# john henry's pecan rub



## boykjo (Nov 22, 2011)

Just got my order delivered......
	

	
	
		
		



		
			






    10 lbs of Some of the best rub I have ever tried......  Marinate some chicken thighs with it over nite and smoke with hickory at 275.......... Its just heaven............
	

	
	
		
		



		
		
	


	





   use the rub on some ribs and finish with some curley's famous hickory bbq sauce from  kansas and i'll put it up against the best......

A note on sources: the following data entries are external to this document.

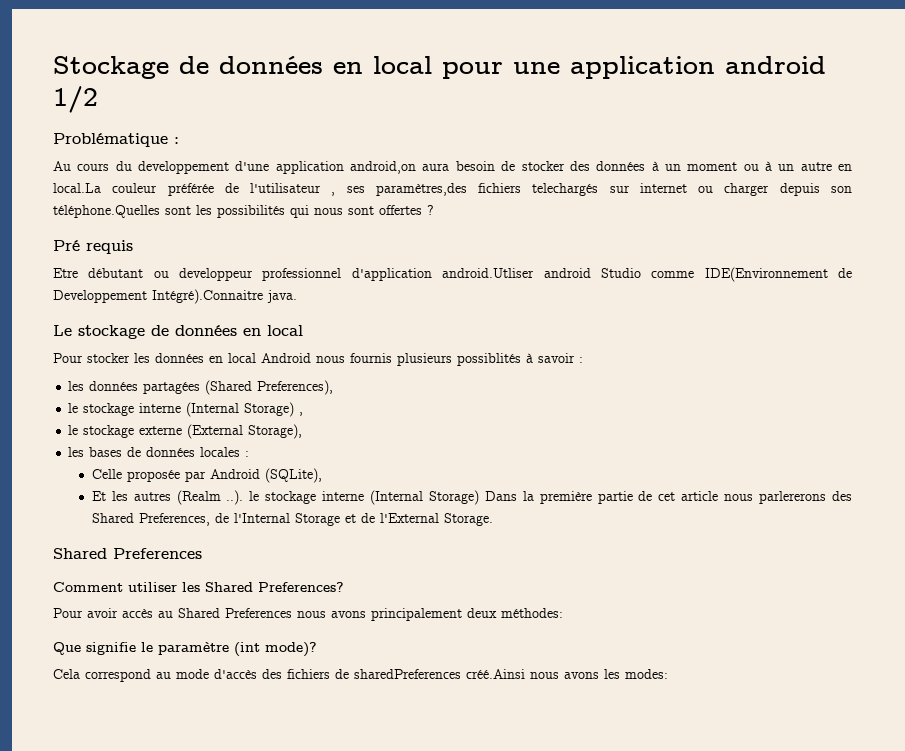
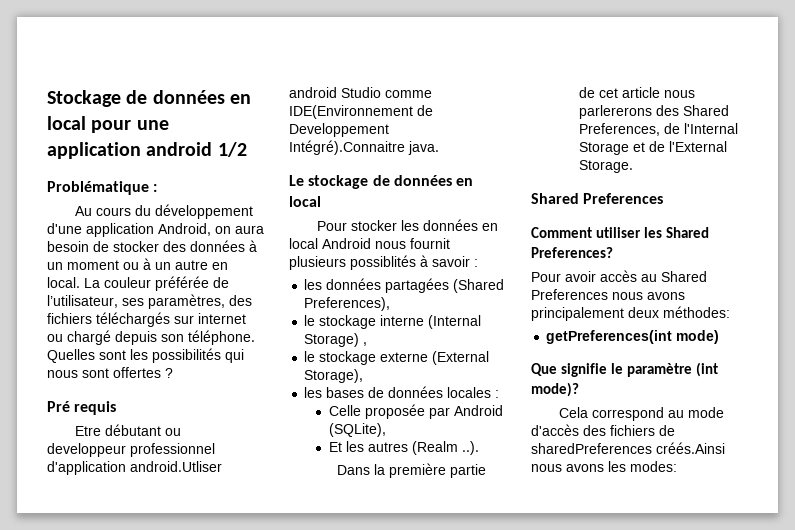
[138,161,230,174] developpement -> [155,204,254,219] développement
[350,161,417,174] android,on -> [158,223,231,236] Android, on
[53,183,101,193] local.La -> [47,277,100,288] local. La
[250,183,599,196] l'utilisateur , ses paramètres,des fichiers telechargés -> [47,294,252,309] [47,312,170,327] l’utilisateur, ses paramètres, des fichiers téléchargés
[724,183,770,196] charger -> [67,330,111,345] chargé
[53,205,160,218] téléphone.Quelles -> [188,330,255,345] [47,349,95,363] téléphone. Quelles
[350,353,392,363] fournis -> [410,238,450,249] fournit
[249,490,479,505] le stockage interne (Internal Storage) -> (479, 448) //
(563, 613) none -> [546,330,720,344] // getPreferences(int mode)
[466,669,525,679] créé.Ainsi -> [656,442,725,454] créés.Ainsi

having a hard time duplicating it........Cost me

Subtotal: $80.76 shipping included but worth the cost.......













Thanks for looking

Joe


----------



## ecto1 (Nov 22, 2011)

John Henry puts it on Ice Cream it is good.  I like it on Chicken but be careful has a lot of sugar.


----------



## dwolson (Nov 22, 2011)

I agree!  This stuff is the best of the best.


----------



## ecto1 (Nov 22, 2011)

I was signed up to cook at his cook off this year but it fell through his shop is right down the street from me if you ever need anything


----------



## BGKYSmoker (Nov 22, 2011)

It is good huh.


----------



## boykjo (Nov 22, 2011)

ECTO1 said:


> I was signed up to cook at his cook off this year but it fell through his shop is right down the street from me if you ever need anything




thanks ecto... I might take you up on the offer.............
	

	
	
		
		



		
		
	


	





Joe


----------



## bmudd14474 (Nov 22, 2011)

That is good stuff.


----------



## tom c (Nov 22, 2011)

His Texas Pig Rud is the best off the shelf rub I'm found


----------



## juicybunchcookers (May 22, 2012)

His chicken tickler good stuff.


----------



## smokinhusker (May 22, 2012)

Will have to give it a try. Thanks for the info.


----------



## boykjo (May 23, 2012)

I'll try some on my next order.............


----------



## your behind bbq (Jul 7, 2012)

i use that stuff all the time very good!


----------



## jus256 (Jul 9, 2012)

ECTO1 said:


> I was signed up to cook at his cook off this year but it fell through his shop is right down the street from me if you ever need anything




Is that stuff that expensive at his shop or is the price inflated for the internet?


----------



## boykjo (Jul 10, 2012)

To me its worth it


----------